3. Bu maddenin ikinci fıkrasındaki haklar özel bir ödev ve sorumlulukla kullanılır. Bu nedenle bu hak, sadece hukuken öngörülen ve aşağıdaki sebeplerle gerekli olan sınırlamalara tabi tutulabilir:
a) Başkalarının haklarına ve itibarına saygı; b) Ulusal güvenliği veya kamu düzenini veya sağlık ve ahlakı koruma.
MSHUS’nin “Savaş propagandası ve düşmanlığı savunma yasağı” başlıklı 20. Maddesi ise; “1. Her türlü savaş propagandası hukuk tarafından yasaklanır. 2. Ayrımcılığa, kin ve nefrete veya şiddete tahrik eden her hangi bir ulusal, ırksal veya dinsel düşmanlığın savunulması hukuk tarafından yasaklanır.” Demektedir.

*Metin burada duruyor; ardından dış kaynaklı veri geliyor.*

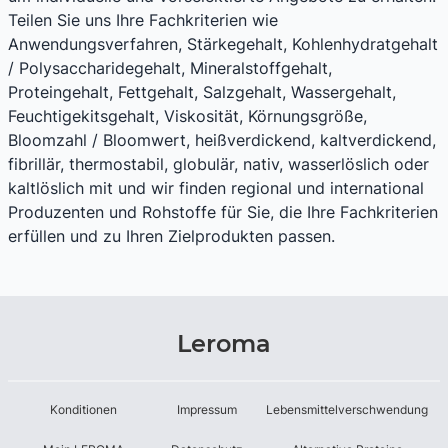
Teilen Sie uns Ihre Fachkriterien wie
Anwendungsverfahren, Stärkegehalt, Kohlenhydratgehalt
/ Polysaccharidegehalt, Mineralstoffgehalt,
Proteingehalt, Fettgehalt, Salzgehalt, Wassergehalt,
Feuchtigekitsgehalt, Viskosität, Körnungsgröße,
Bloomzahl / Bloomwert, heißverdickend, kaltverdickend,
fibrillär, thermostabil, globulär, nativ, wasserlöslich oder
kaltlöslich mit und wir finden regional und international
Produzenten und Rohstoffe für Sie, die Ihre Fachkriterien
erfüllen und zu Ihren Zielprodukten passen.
Leroma
Konditionen
Impressum
Lebensmittelverschwendung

Cumhurbaşkanı’nın sözlerini düşünce ve ifade özgürlüğü kapsamında değerlendirmek Anayasaya göre mümkün değil.
Çünkü yine Anayasa’nın 12. Maddesi “Herkes, kişiliğine bağlı, dokunulmaz, devredilmez, vazgeçilmez temel hak ve hürriyetlere sahiptir. Temel hak ve hürriyetler, kişinin topluma, ailesine ve diğer kişilere karşı ödev ve sorumluluklarını da ihtiva eder” derken,
Temel hak ve hürriyetlerin kötüye kullanılamaması başlıklı 14. Maddesi ise “ Anayasada yer alan hak ve hürriyetlerden hiçbiri, (…)Anayasa hükümlerinden hiçbiri, Devlete veya kişilere, Anayasayla tanınan temel hak ve hürriyetlerin yok edilmesini veya Anayasada belirtilenden daha geniş şekilde sınırlandırılmasını amaçlayan bir faaliyette bulunmayı mümkün kılacak şekilde yorumlanamaz. Bu hükümlere aykırı faaliyette bulunanlar hakkında uygulanacak müeyyideler, kanunla düzenlenir.” Demektedir.

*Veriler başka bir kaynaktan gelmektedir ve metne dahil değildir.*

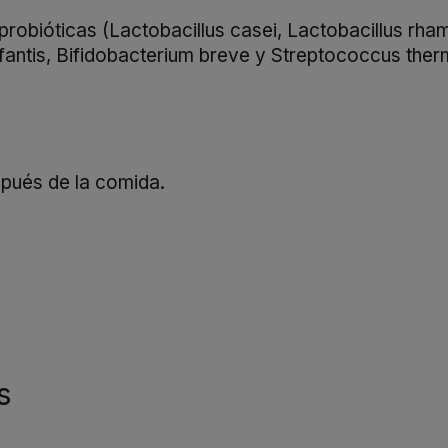
probióticas (Lactobacillus casei, Lactobacillus rha
nfantis, Bifidobacterium breve y Streptococcus ther
spués de la comida.
s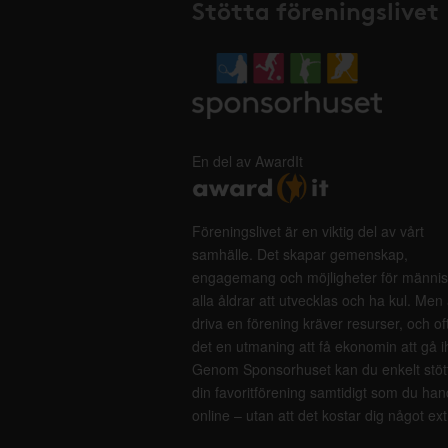
Stötta föreningslivet
En del av AwardIt
Föreningslivet är en viktig del av vårt
samhälle. Det skapar gemenskap,
engagemang och möjligheter för männis
alla åldrar att utvecklas och ha kul. Men 
driva en förening kräver resurser, och of
det en utmaning att få ekonomin att gå i
Genom Sponsorhuset kan du enkelt stöt
din favoritförening samtidigt som du han
online – utan att det kostar dig något ext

Ve Anayasanın 2. Maddesine göre “Türkiye Cumhuriyeti adalet anlayışı içinde insan haklarına saygılı demokratik, laik ve sosyal bir hukuk devletidir”.
Ancak tablo ortada..
Bizzat Cumhurbaşkanı, Anayasa ve devletin tarafı olduğu uluslar arası sözleşmelere aykırı davranmakta ve bu davranışında ısrar etmektedir.
İnsan hakları savunucuları olarak; yukarıda özetle ifade etmeye çalıştığımız üzere anayasa ve uluslar arası sözleşmelerle de korunan düşünce, ifade ve basın özgürlüğüne yönelik saldırıların derhal durdurulmasını istiyoruz.
Fatih Portakal’a yönelik saldırıyı kınıyor, suç işleyenler hakkında işlem yapılması için yetkilileri göreve çağırıyoruz.
Ve maruz kaldığı bu saldırı karşısında Fatih Portakal ile dayanışma içinde olacağımızı duyuruyoruz.